Finding out a few months later, I was just shy of three times the legal limit. Fined with more than $3000, my life was in shambles and I had to do something about it. Through the ARD system and many classes of AA meetings, I became a living person of society again. I stopped drinking for twelve weeks and something drastic happened. I started reading and writing more trying to keep my mind busy. I took walks and photos of just about anything that seemed like art. I was able to get rides back and forth to work and I saved money. Things were looking up without the alcohol. Is this supposed to happen?
Sobriety Actually Says it All
Things were moving along again. I was sober for a total of 5 months, no license, but living. I found so many hobbies and began to hang out with my old friends. I met a girl and had the time of my life. Things were going my way. I learned from my experiences of tough times, but my friends said they might come back if I decided to drink again. I laughed, because I know when I look back on my life of those horrible times, I didn’t want any more to do with it. Right now I have a loving wife, a crazy puppy (she will always be a puppy), a fat cat, and a beautiful home. I couldn’t be any happier. And you know what they say, you don’t know what you have until you lost it. I don’t want to lose any of this. I tell my wife every day how fortunate I am to have found her. To say I have received all this from my bad times with alcohol would not be a pleasant thing to say. But I will say I have what I have through bad experiences and knowing that life cannot keep moving unless I cleaned up. I now have more good times without the alcohol than when I had with it. Maybe it’s because I can remember everything now.
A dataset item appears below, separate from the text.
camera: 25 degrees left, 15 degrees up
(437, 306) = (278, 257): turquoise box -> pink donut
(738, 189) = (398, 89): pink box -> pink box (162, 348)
I look back on my life realizing a couple things. It’s good to be alive and well and life does feel more realistic without the aid of alcohol. I am not stuck in a fantasy world and my thoughts are clear. But the most important thing is alcohol is the route to most evils. Find yourself without it. You may surprise yourself to what you find. I found happiness and glory without it. I even have more money to travel and do things with my family instead of taking vacation time to go to the bar.
Live life to the fullest, just don’t fill yourself with alcohol.
Future Looks Bright with a Couple Shady Spots
Us as humans tend to think too much about too much. Let your mind concentrate on what you need and go with it. Most of the time your first instinct is the right one. Understanding your life and the future that it holds is starting to believe in what you can and cannot accomplish. I say cannot for one reason: Alcohol. You cannot accomplish much if you drown yourself in liquid headaches. Look at the positives and stay along the path of greatness, following the light to each new door and beginning. It's okay to fall into the shady spots every now and again; it's how we learn where greatness lies. Just know that you have the power to decide anything.
We will prevail and overcome the weaknesses that we endure to ourselves.